Lithium in unipolar depression and
the prevention of suicide

Coppen A
MRC Neuropsychiatry Laboratory,
West Park Hospital,
Epsom, Surrey, UK.
J Clin Psychiatry 2000; 61 Suppl 9:52-6


Unipolar depression is a severe recurrent illness with high lifetime morbidity and premature mortality due to suicide. Numerous double-blind, placebo-controlled trials have shown that lithium is very effective at reducing relapses when given as maintenance therapy. It is also very effective when given as maintenance therapy after electroconvulsive therapy. It can be given once a day at night, and controlled trials have shown a 12-hour plasma lithium level between 0.5 and 0.7 mmol/L the most effective, with very slight side effects.
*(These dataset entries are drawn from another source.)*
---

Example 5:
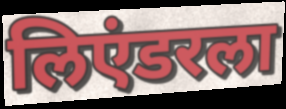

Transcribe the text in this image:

लिएंडरला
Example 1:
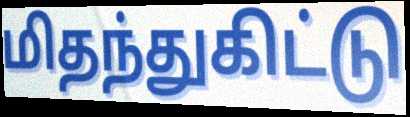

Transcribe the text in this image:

மிதந்துகிட்டு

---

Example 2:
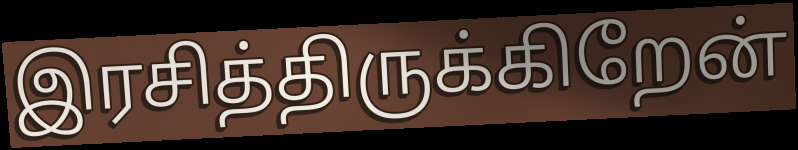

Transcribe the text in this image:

இரசித்திருக்கிறேன்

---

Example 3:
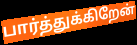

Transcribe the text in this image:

பார்த்துக்கிறேன்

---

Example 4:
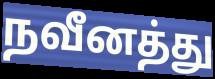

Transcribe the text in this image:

நவீனத்து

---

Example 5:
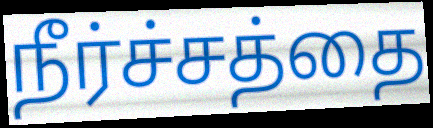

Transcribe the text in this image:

நீர்ச்சத்தை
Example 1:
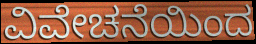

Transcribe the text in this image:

ವಿವೇಚನೆಯಿಂದ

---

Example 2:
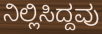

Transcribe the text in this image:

ನಿಲ್ಲಿಸಿದ್ದವು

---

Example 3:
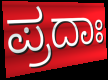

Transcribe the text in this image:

ಪ್ರದಾಃ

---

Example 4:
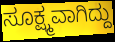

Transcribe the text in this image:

ಸೂಕ್ಷ್ಮವಾಗಿದ್ದು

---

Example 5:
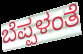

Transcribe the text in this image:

ಬೆಪ್ಪಳಂತೆ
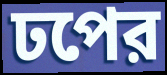
ঢপের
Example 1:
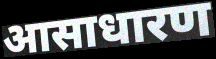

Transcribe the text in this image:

आसाधारण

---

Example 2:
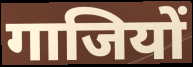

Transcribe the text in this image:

गाजियों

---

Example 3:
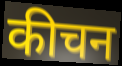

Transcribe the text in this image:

कीचन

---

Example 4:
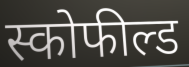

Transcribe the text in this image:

स्कोफील्ड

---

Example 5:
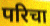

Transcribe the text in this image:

परिचा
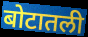
बोटातली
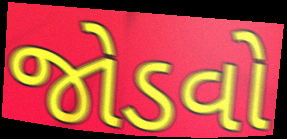
જોડવો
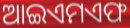
ଆଇଏମଏଫ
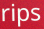
rips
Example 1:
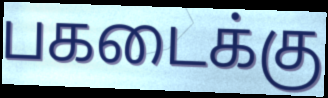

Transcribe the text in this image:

பகடைக்கு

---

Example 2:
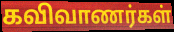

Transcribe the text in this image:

கவிவாணர்கள்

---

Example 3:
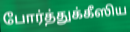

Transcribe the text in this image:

போர்த்துக்கீஸிய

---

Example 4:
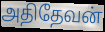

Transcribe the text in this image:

அதிதேவன்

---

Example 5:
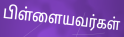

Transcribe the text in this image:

பிள்ளையவர்கள்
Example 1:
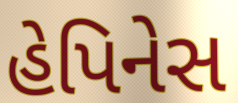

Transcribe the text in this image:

હેપિનેસ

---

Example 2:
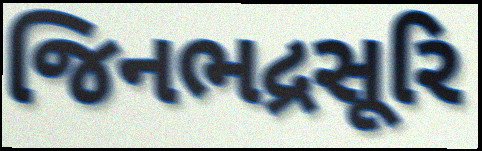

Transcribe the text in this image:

જિનભદ્રસૂરિ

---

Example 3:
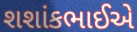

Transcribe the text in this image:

શશાંકભાઈએ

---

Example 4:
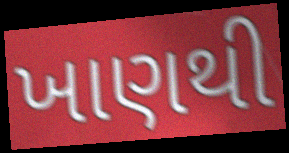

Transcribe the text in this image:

ખાણથી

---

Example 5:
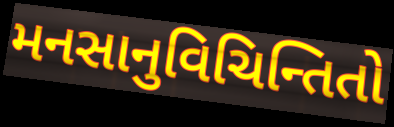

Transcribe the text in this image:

મનસાનુવિચિન્તિતો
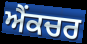
ਐਂਕਚਰ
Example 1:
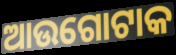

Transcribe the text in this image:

ଆଉଗୋଟାକ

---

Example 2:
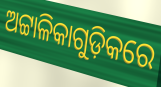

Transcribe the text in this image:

ଅଟ୍ଟାଳିକାଗୁଡ଼ିକରେ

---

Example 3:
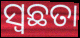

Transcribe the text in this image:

ସ୍ବଛତା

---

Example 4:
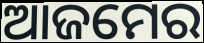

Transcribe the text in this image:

ଆଜମେର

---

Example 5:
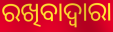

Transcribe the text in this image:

ରଖିବାଦ୍ୱାରା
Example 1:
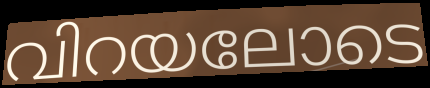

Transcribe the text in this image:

വിറയലോടെ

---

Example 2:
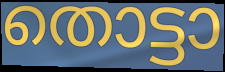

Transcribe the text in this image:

തൊട്ടാ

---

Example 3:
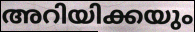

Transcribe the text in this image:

അറിയിക്കയും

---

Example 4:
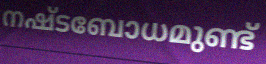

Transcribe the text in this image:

നഷ്ടബോധമുണ്ട്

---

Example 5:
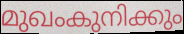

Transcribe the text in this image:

മുഖംകുനിക്കും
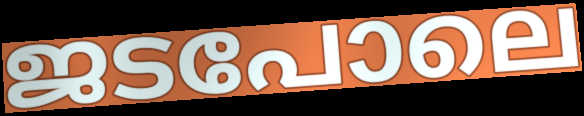
ജടപോലെ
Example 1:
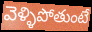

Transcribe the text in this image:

వెళ్ళిపోతుంటే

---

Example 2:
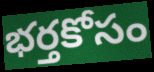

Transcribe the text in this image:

భర్తకోసం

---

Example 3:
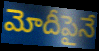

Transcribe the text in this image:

మోదీపైనే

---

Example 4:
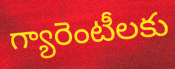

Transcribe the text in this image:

గ్యారెంటీలకు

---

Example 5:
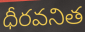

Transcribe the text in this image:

ధీరవనిత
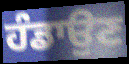
ਹੰਡਾਉਣ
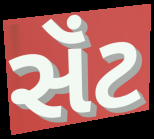
સૅંટ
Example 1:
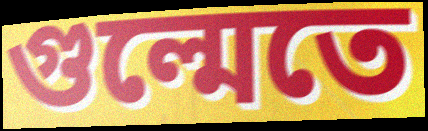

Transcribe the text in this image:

গুল্মেতে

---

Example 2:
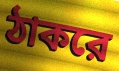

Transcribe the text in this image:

ঠাকরে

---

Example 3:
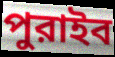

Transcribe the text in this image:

পুরাইব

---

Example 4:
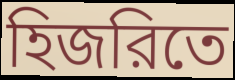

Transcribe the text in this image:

হিজরিতে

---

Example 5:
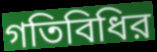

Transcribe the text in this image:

গতিবিধির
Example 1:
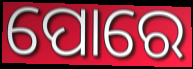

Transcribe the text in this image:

ପୋରେ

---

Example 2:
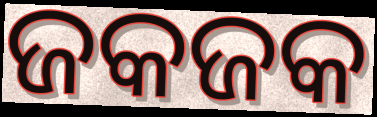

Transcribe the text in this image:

ଜକଜକ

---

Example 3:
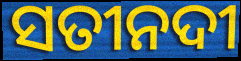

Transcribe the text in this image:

ସତୀନଦୀ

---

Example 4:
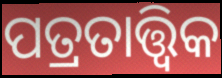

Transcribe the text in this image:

ପତ୍ରତାତ୍ତ୍ୱିକ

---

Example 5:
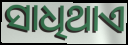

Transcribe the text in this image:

ସାଧିଥାଏ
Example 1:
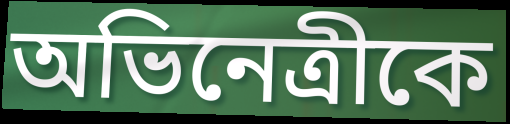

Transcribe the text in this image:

অভিনেত্রীকে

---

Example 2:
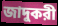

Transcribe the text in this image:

জাদুকরী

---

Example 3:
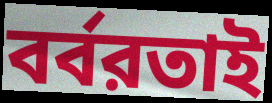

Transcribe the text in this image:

বর্বরতাই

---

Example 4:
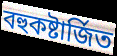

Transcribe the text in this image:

বহুকষ্টার্জিত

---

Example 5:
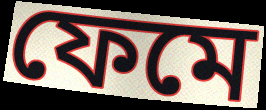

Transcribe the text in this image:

ফেমে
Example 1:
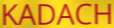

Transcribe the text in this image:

KADACH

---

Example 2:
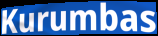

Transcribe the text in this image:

Kurumbas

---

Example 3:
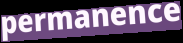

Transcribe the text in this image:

permanence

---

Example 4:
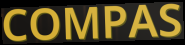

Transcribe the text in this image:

COMPAS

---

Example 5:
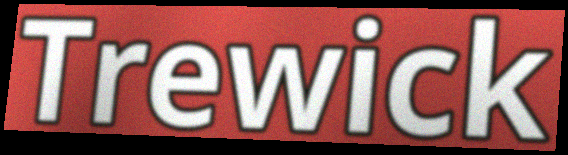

Long-term studies of lithium maintenance therapy show a suicide rate of 1.3 suicides per 1000 patient years. This is much lower than comparative studies in long-term follow-up of untreated depression, which show about 5.5 suicides per 1000 patient years. Although it is neither feasible nor ethical to carry out double-blind studies on suicide reduction, the massive evidence showing a reduction in morbidity on lithium treatment suggests that systematic long-term lithium treatment of unipolar depression could considerably lower the suicide rate.